Em sua 40ª edição, o relatório "O Mundo à Frente" aborda uma ampla gama de tópicos, mas seus dez principais temas para 2026 são os seguintes:

1. 250º aniversário da América. Prepare-se para ouvir relatos extremamente divergentes sobre o passado, o presente e o futuro dos Estados Unidos, à medida que republicanos e democratas descrevem o mesmo país em termos irreconciliáveis ​​para marcar o 250º aniversário de sua fundação.

2. Deriva geopolítica. Os analistas de política externa estão divididos: o mundo está em uma nova guerra fria, entre blocos liderados pelos Estados Unidos e pela China, ou um acordo trumpiano dividirá o planeta em “esferas de influência” americana, russa e chinesa, nas quais cada uma poderá fazer o que bem entender? Não conte com nenhuma das duas opções.

3. Guerra ou paz? Sim. Com sorte, a frágil paz em Gaza se manterá. Mas os conflitos persistirão na Ucrânia, no Sudão e em Mianmar. A Rússia e a China testarão o compromisso dos Estados Unidos com seus aliados com provocações na "zona cinzenta" no norte da Europa e no Mar da China Meridional. À medida que a linha entre guerra e paz se torna cada vez mais tênue, as tensões aumentarão no Ártico, em órbita, no fundo do mar e no ciberespaço.

4. Problemas para a Europa. Tudo isso representa um desafio particular para a Europa. Ela precisa aumentar os gastos com defesa, manter o apoio dos Estados Unidos, impulsionar o crescimento econômico e lidar com déficits enormes, mesmo que a austeridade corra o risco de fortalecer o apoio a partidos de extrema-direita. Além disso, deseja continuar sendo uma das principais defensoras do livre comércio e do meio ambiente. Não pode fazer tudo isso ao mesmo tempo.

5. A oportunidade da China. A China tem seus próprios problemas, como deflação, crescimento lento e excesso de produção industrial, mas a política "América Primeiro" do Sr. Trump abre novas oportunidades para a China aumentar sua influência global.

6. Preocupações econômicas. Até agora, a economia americana está se mostrando mais resiliente do que muitos esperavam em relação às tarifas do Sr. Trump, mas elas irão prejudicar o crescimento global. E, com os países ricos vivendo acima de suas possibilidades, o risco de uma crise no mercado de títulos está aumentando.

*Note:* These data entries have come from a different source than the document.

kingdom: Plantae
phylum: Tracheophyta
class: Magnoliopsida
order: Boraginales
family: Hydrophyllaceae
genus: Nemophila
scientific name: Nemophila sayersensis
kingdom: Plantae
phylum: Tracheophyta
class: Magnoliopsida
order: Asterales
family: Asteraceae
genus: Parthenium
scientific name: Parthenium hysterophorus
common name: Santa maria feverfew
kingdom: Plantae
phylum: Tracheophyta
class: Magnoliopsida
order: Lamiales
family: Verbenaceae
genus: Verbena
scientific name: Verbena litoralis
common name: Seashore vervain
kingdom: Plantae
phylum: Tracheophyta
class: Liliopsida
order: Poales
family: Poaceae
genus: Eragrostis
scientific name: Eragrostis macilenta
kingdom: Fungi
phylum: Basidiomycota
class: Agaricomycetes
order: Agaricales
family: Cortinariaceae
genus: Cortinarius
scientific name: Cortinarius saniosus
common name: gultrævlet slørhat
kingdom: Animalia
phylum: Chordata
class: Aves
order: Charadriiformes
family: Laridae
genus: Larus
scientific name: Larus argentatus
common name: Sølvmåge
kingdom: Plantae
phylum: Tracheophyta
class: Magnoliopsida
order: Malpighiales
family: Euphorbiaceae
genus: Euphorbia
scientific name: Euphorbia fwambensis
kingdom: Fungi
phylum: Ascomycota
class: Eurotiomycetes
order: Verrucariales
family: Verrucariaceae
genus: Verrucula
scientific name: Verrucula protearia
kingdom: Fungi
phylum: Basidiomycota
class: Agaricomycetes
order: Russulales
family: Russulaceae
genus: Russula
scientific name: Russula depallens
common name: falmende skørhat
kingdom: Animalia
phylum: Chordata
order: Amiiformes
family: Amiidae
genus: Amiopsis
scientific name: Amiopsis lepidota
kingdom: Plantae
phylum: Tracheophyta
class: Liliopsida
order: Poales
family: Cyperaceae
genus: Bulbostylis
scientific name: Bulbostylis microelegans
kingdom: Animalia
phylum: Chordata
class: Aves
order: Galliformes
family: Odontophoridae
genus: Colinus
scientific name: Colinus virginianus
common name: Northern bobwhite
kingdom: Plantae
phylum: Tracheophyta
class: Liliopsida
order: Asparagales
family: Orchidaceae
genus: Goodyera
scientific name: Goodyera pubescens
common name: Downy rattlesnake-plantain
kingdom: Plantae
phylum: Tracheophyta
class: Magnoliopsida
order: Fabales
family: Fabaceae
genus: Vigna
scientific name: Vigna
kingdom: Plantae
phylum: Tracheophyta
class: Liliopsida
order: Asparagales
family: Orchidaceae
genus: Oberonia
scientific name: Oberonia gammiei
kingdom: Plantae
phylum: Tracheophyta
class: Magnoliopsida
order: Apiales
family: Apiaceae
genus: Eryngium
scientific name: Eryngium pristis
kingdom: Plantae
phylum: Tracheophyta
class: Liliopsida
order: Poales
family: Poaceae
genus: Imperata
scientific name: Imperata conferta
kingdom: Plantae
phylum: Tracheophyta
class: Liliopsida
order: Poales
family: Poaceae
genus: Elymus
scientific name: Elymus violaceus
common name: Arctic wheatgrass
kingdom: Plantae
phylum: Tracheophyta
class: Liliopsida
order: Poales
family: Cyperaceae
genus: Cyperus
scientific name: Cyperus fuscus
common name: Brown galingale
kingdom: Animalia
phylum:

7. Preocupações com a IA. Os gastos desenfreados em infraestrutura para inteligência artificial podem estar mascarando a fragilidade econômica nos Estados Unidos. Será que a bolha vai estourar?

8. Um cenário climático misto. Limitar o aquecimento a 1,5°C está fora de questão, e o Sr. Trump detesta energias renováveis. Mas as emissões globais provavelmente já atingiram o pico, a tecnologia limpa está em plena expansão no hemisfério sul e as empresas cumprirão ou superarão suas metas climáticas — mas manterão silêncio sobre isso para evitar a ira do Sr. Trump. A energia geotérmica merece atenção.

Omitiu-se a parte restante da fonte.